The latter frequently violate economic sovereignty and discourage the kinds of state-led economic interventions needed to drive structural transformation in the Global South.
As a result, these institutions exist to maintain international inequality that stems from the division of labour between the Global North and Global South.
Making way for the new
In Sri Lanka, the right wing is gloating over the conservative approach of the new budget proposals. Harsha de Silva, an MP representing the centre-right opposition party Samagi Jana Balawegaya, called the budget a “victory” as it signalled continuity with the neoliberal reform project.
Meanwhile, Murtaza Jafferjee, a Sri Lankan stockbroker and chairman of a libertarian think tank affiliated with the neoliberal Atlas Network, has called the budget “market-oriented and pro-business”.
These comments, perhaps intended to disorient and demoralise those who expected a more radical change under the NPP government, are not entirely false.
They speak to a much larger problem faced by governments which promise a break from the drudgery of austerity and then find themselves rendered immobile by the system.
This is partly political, reflecting a failure to educate and mobilise the masses on the roots of the crisis.

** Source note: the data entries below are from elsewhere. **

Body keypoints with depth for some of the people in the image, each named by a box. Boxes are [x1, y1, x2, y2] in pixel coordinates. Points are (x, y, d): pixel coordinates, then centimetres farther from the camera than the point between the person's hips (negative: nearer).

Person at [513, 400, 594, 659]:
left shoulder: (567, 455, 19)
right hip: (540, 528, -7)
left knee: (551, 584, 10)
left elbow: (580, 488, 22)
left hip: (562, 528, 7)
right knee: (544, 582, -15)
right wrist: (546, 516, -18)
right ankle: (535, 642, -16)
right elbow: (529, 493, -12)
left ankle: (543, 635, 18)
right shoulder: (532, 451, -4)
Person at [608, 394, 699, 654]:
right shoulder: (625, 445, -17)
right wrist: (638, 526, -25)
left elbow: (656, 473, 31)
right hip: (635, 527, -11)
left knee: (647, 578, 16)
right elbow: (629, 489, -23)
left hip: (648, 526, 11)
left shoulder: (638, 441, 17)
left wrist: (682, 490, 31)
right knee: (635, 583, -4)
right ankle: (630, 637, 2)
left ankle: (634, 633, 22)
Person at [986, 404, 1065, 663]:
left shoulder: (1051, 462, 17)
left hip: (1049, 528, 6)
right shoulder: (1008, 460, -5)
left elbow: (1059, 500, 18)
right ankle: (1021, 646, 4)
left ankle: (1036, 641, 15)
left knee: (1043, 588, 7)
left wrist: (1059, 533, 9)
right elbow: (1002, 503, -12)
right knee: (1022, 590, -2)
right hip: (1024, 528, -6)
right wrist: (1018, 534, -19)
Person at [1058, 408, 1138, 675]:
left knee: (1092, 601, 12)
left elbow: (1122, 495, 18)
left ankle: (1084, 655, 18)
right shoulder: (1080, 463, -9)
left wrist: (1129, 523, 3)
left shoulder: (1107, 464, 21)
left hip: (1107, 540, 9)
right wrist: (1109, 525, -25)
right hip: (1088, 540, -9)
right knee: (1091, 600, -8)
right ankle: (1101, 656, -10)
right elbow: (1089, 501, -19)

But it is also theoretical, reflecting a lack of new ideas or, at the very least, a lack of confidence in alternative approaches.
The NPP government’s attempt to raise the share of public investment in government expenditure, even within the context of the IMF straitjacket, reflects a basic awareness that investment is needed to grow out of the debt trap and meaningfully address social issues.
Indeed, there is compelling evidence of a high correlation between GDP growth and investment in fixed capital (that is, assets such as infrastructure and machinery that have a bearing on the real economy).
Investment in the manufacturing sector is key to technological upgrading, upskilling labour and unlocking rapid growth in the Global South. In fact, data from the UN Industrial Development Organisation shows that 64% of growth episodes in the last fifty years were fuelled by the rapid development of the manufacturing sector. It is hard to imagine any meaningful and integrated development without manufacturing.
This is why there appears to be a renewed push for industrialisation across many countries in the Global South – from President Lula da Silva’s New Industry Brazil (Nova Indústria Brasil/NIB) programme to the Made in China 2025 programme.
It is unlikely that any government in Sri Lanka can formulate and implement such cohesive plans without confronting the IMF and private creditors who have severely restricted the country’s economic sovereignty.
The drive towards industrialisation is intimately tied to the history of national liberation struggles in the Global South, which sought to forge an independent path towards modernisation.
In 1956, the socialist William de Silva articulated this aspiration for sovereign modernisation in his policy statement as the industries minister in Sri Lanka’s first nationalist government:
“In our country, industry has hitherto been accorded the treatment generally meted out to an unwanted child. The imperialist-imposed international division of labour, whereby the colonial countries remained as agricultural appendages, was regarded… as an absolute law of nature. But like all other historical phenomena, this old division of labour is decaying and making way for the new.” – Globetrotter
Shiran Illanperuma is a journalist and political economist. He is a researcher at Tricontinental: Institute for Social Research and co-editor of Wenhua Zongheng: A Journal of Contemporary Chinese Thought. He has an MSc in economic policy from SOAS, University of London.